Fans as music-sellers on MySpace

You’ve likely heard the news that MySpace is going to enable selling music. Particularly interesting is that they are letting the fans sell the bands’ tunes through their own profiles:

A handful of bands have been testing the MySpace online music feature for several weeks. One is The Format, an indie rock band from Phoenix, Ariz., that boasts more than 99,000 “friends” on their MySpace page.

Terry McBride, chief executive of Canadian label Nettwerk Records, which manages the band and handles their marketing and promotion, said having fans help sell the band’s music is the wave of the future.

We have a strong belief the next major retailer in music is the consumer themselves,” McBride said. “This is a step in the right direction.”

I guess it’s not that different from being an Amazon affiliate, except it looks to me like the fans aren’t getting any of the take for sales made through their profiles. Anyone know for sure?

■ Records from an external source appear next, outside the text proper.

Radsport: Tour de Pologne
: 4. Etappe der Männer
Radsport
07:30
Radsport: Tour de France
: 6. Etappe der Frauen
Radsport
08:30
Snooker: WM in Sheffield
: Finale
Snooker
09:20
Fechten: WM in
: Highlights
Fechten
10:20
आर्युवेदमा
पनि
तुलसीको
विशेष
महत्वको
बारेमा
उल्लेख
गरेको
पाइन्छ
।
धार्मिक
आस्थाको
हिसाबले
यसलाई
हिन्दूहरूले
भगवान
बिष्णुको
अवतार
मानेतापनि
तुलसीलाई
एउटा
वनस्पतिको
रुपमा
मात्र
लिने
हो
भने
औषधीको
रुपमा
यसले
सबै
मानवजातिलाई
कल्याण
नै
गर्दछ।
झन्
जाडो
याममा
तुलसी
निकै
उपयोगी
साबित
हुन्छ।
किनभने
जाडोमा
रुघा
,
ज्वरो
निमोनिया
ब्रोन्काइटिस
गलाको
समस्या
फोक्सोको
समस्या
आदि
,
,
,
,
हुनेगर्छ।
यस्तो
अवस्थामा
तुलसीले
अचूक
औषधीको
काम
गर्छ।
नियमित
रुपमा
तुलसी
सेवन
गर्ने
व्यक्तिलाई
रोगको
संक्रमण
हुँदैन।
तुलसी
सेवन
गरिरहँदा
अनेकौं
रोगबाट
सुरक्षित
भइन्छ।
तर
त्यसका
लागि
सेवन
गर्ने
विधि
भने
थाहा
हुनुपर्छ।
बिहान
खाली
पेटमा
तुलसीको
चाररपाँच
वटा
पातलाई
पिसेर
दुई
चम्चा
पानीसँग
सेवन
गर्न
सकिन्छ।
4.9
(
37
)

I wondered before about where the line is between empowering and exploiting fans, also in the context of the Murdoch empire, and this is another example. Yeah, I would love to be personally responsible for selling records by my favorite artists (I confess that I’ve been known to count how many copies of records I know were bought because of my recommendations). On the other hand, if I had a thriving little media sales empire taking place through a web profile I expended considerable energy on maintaining and keeping filled with current and compelling content, I think I’d feel a wee bit resentful if I weren’t seeing any of that income. Of course, I’d want a cut of MySpace’s profit, not the band’s.

A pair of nice reads on Snakes on a Plane and online fandom

Here is a somewhat-less-hypefilled-than-the-norm look at some of the questions raised by The Snakes on A Plane/Snakes on A Blog phenomenon:

Regardless of how the movie turns out, a line is being crossed here, and it raises questions that don’t have quick answers. Should audiences have a hand in how a movie is made, even an out-and-out crowd-pleaser? At what point does a director become part of the marketing team? Is this a bad thing or does it just rubber-stamp a practice increasingly part of the cost-conscious film industry? Can studios even hope to control the use of the blogosphere as a marketing tool? They’ll certainly try.

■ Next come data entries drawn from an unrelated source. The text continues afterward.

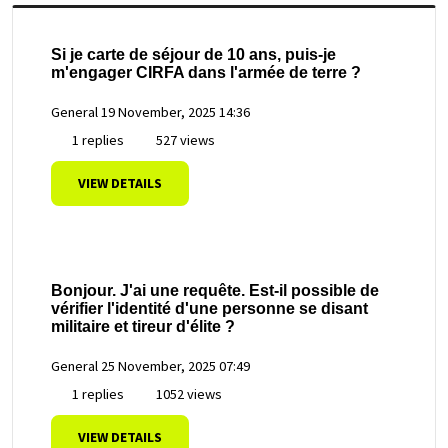
Si je carte de séjour de 10 ans, puis-je
m'engager CIRFA dans l'armée de terre ?
General
19 November, 2025 14:36
1 replies
527 views
VIEW DETAILS
Bonjour. J'ai une requête. Est-il possible de
vérifier l'identité d'une personne se disant
militaire et tireur d'élite ?
General
25 November, 2025 07:49
1 replies
1052 views
VIEW DETAILS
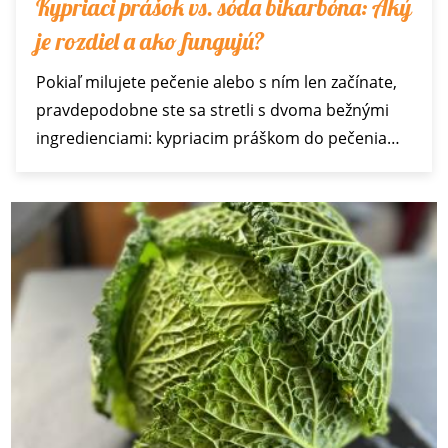
Kypriaci prášok vs. sóda bikarbóna: Aký
je rozdiel a ako fungujú?
Pokiaľ milujete pečenie alebo s ním len začínate,
pravdepodobne ste sa stretli s dvoma bežnými
ingredienciami: kypriacim práškom do pečenia…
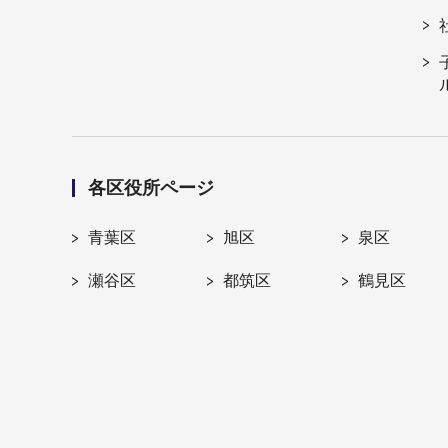
各区役所ページ
青葉区
旭区
泉区
瀬谷区
都筑区
鶴見区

“I’ve gotten calls from filmmakers asking how we can do this again,” says www.Snakesonablog.com‘s Finkelstein.

“I’m sure you’ll see other movies with silly titles. The very smart thing New Line did, though, was to do nothing. No posters, no trailers. They recognised people were attracted to it on their own. And people, online especially, are very aware of what’s organic and what’s false, and if it’s false they shy away.”

For a sharp academic analysis, see Henry Jenkins’s take on how this phenomenon combines fan power, trash-media aesthetics, fan-made media, and a Hollywood that was game to play along.

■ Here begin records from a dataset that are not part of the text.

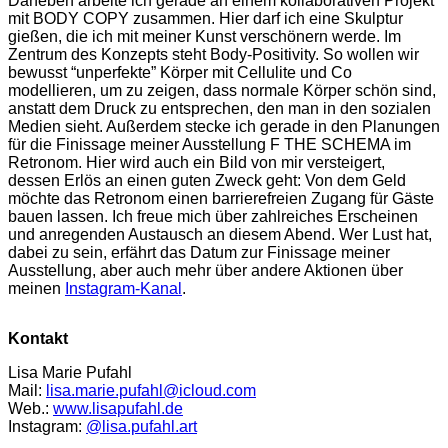
Daneben arbeite ich gerade an einem kollaborativen Projekt
mit BODY COPY zusammen. Hier darf ich eine Skulptur
gießen, die ich mit meiner Kunst verschönern werde. Im
Zentrum des Konzepts steht Body-Positivity. So wollen wir
bewusst “unperfekte” Körper mit Cellulite und Co
modellieren, um zu zeigen, dass normale Körper schön sind,
anstatt dem Druck zu entsprechen, den man in den sozialen
Medien sieht. Außerdem stecke ich gerade in den Planungen
für die Finissage meiner Ausstellung F THE SCHEMA im
Retronom. Hier wird auch ein Bild von mir versteigert,
dessen Erlös an einen guten Zweck geht: Von dem Geld
möchte das Retronom einen barrierefreien Zugang für Gäste
bauen lassen. Ich freue mich über zahlreiches Erscheinen
und anregenden Austausch an diesem Abend. Wer Lust hat,
dabei zu sein, erfährt das Datum zur Finissage meiner
Ausstellung, aber auch mehr über andere Aktionen über
meinen
Instagram-Kanal
.
Kontakt
Lisa Marie Pufahl
Mail:
lisa.marie.pufahl@icloud.com
Web.:
www.lisapufahl.de
Instagram:
@lisa.pufahl.art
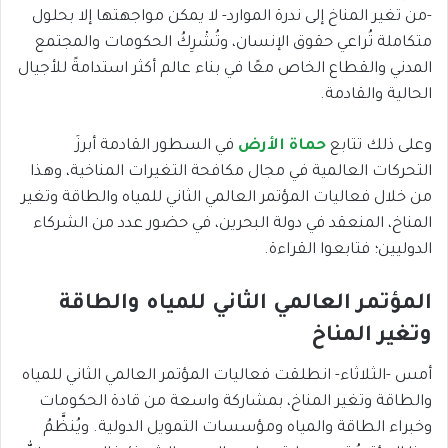
-من تغير المناخ إلى ندرة الموارد- لا يمكن مواجهتها إلا بحلول
متكاملة تُراعي حقوق الإنسان، وتُشْرِكُ الحكومات والمجتمع
المدني والقطاع الخاص معًا في بناء عالم أكثر استدامةً للأجيال
الحالية والقادمة.
وعلى ذلك تتابع
حماة الأرض
في السطور القادمة أبرزَ
التحركات العالمية في مجال مكافحة التغيرات المناخية، وهذا
من خلال فعاليات المؤتمر العالمي الثاني للمياه والطاقة وتغير
المناخ، المنعقد في دولة البحرين، في حضور عدد من الشركاء
الدوليين؛ فتابعوا القراءة.
المؤتمر العالمي الثاني للمياه والطاقة
وتغير المناخ
أمس -الثلاثاء- انطلقت فعاليات المؤتمر العالمي الثاني للمياه
والطاقة وتغير المناخ، بمشاركة واسعة من قادة الحكومات
وخبراء الطاقة والمياه ومؤسسات التمويل الدولية. ويُنظَّمُ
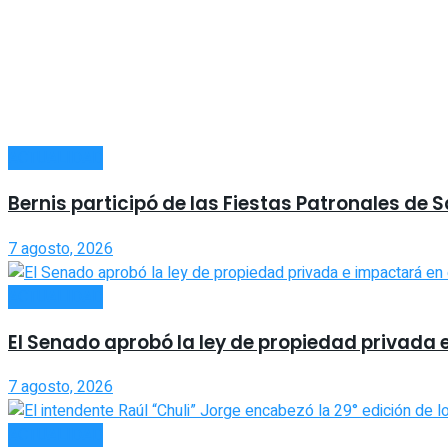
ACTUALIDAD
Bernis participó de las Fiestas Patronales de 
7 agosto, 2026
ACTUALIDAD
El Senado aprobó la ley de propiedad privada 
7 agosto, 2026
ACTUALIDAD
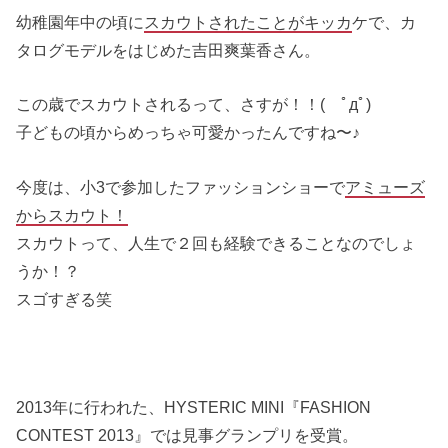
幼稚園年中の頃に
スカウトされたことがキッカ
ケで、カ
タログモデルをはじめた吉田爽葉香さん。
この歳でスカウトされるって、さすが！！( ﾟдﾟ)
子どもの頃からめっちゃ可愛かったんですね〜♪
今度は、小3で参加したファッションショーで
アミューズ
からスカウト！
スカウトって、人生で２回も経験できることなのでしょ
うか！？
スゴすぎる笑
2013年に行われた、HYSTERIC MINI『FASHION
CONTEST 2013』では見事グランプリを受賞。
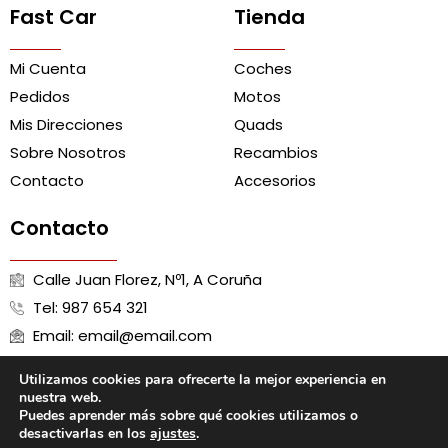
Fast Car
Tienda
Mi Cuenta
Coches
Pedidos
Motos
Mis Direcciones
Quads
Sobre Nosotros
Recambios
Contacto
Accesorios
Contacto
Calle Juan Florez, Nº1, A Coruña
Tel: 987 654 321
Email: email@email.com
Utilizamos cookies para ofrecerte la mejor experiencia en
nuestra web.
Puedes aprender más sobre qué cookies utilizamos o
Aviso Legal
Política de Cookies
Política de Privacidad
desactivarlas en los
ajustes
.
Términos y Condiciones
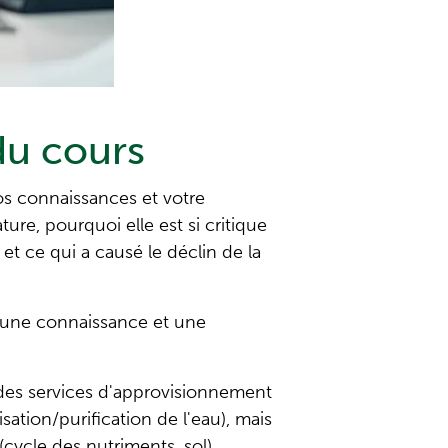
du cours
os connaissances et votre
re, pourquoi elle est si critique
 et ce qui a causé le déclin de la
r une connaissance et une
 des services d'approvisionnement
isation/purification de l'eau), mais
(cycle des nutriments, sol).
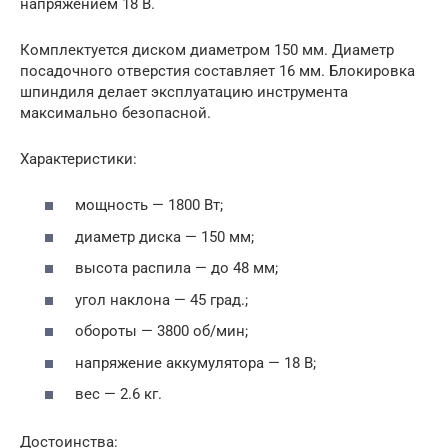
напряжением 18 В.
Комплектуется диском диаметром 150 мм. Диаметр
посадочного отверстия составляет 16 мм. Блокировка
шпиндиля делает эксплуатацию инструмента
максимально безопасной.
Характеристики:
мощность — 1800 Вт;
диаметр диска — 150 мм;
высота распила — до 48 мм;
угол наклона — 45 град.;
обороты — 3800 об/мин;
напряжение аккумулятора — 18 В;
вес — 2.6 кг.
Достоинства:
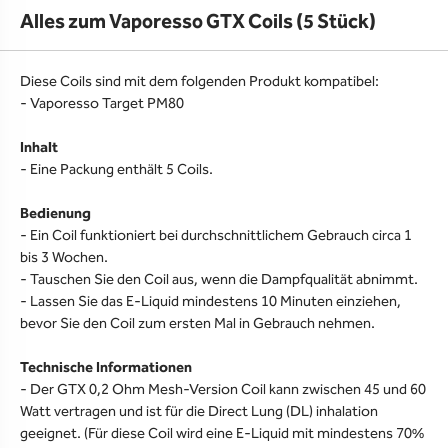
Alles zum Vaporesso GTX Coils (5 Stück)
Diese Coils sind mit dem folgenden Produkt kompatibel:
- Vaporesso Target PM80
Inhalt
- Eine Packung enthält 5 Coils.
Bedienung
- Ein Coil funktioniert bei durchschnittlichem Gebrauch circa 1
bis 3 Wochen.
- Tauschen Sie den Coil aus, wenn die Dampfqualität abnimmt.
- Lassen Sie das E-Liquid mindestens 10 Minuten einziehen,
bevor Sie den Coil zum ersten Mal in Gebrauch nehmen.
Technische Informationen
- Der GTX 0,2 Ohm Mesh-Version Coil kann zwischen 45 und 60
Watt vertragen und ist für die Direct Lung (DL) inhalation
geeignet. (Für diese Coil wird eine E-Liquid mit mindestens 70%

Samuel L. Jackson on the wisdom of online fans vs. “people who sit in offices”

Samuel L. Jackson, whose new film Snakes on a Plane owes more to bloggers than any film in history, envisions a new world of film making in which producers work with fans from the start:

“It’s the next step in what’s going to happen. There are so many people who are aware of films because of the information highway and most times people who sit in offices have no idea what’s going on in the real world.

“Fortunately for New Line (studio), this happened and was out of hand before they were even made aware of it. The fan demands made them understand what they had.

“Eventually I think there’s going to be films like this that are of a certain genre that some smart person will invite that type of input.

“Someone will say something like, ‘I have an idea for a film, and here’s my idea. How do you think this should play out? Who should be in it? How long should it be? Should it be one parts, two parts, or three parts?’

“The interaction from the fans will fuel this whole thing and make those people feel like they are such a part of the film. If you got a dollar from all those people you can make the film.”

Great to see someone recognize fan creativity as a business asset rather than a threat to intellectual property rights.

On the limits of fan power

One of the core issues in fandom is the ongoing power struggle between fans and those who produce the materials around which they organize. Analysts tend to focus on how the internet has empowered fans, but as this piece by Tom Dorsey on fan efforts to save cancelled tv shows points out:

In the old days of snail mail it was harder to whip up a save-our-show campaign because there was no central meeting place for outraged fans to assemble.

Now the Internet serves as the perfect gathering spot to try to raise a ruckus. There are several sites that allow people to select their killed-off show from a laundry list and sign the online petition.

Some offer people a place to pen their frustration. Petitionspot.com is one. You can Google TV show petitions for others or search by show name.

But there is little reason to believe that network executives ever visit any of these sites. They’ve made up their minds by the time the ax falls, and there won’t be a change of heart for several reasons.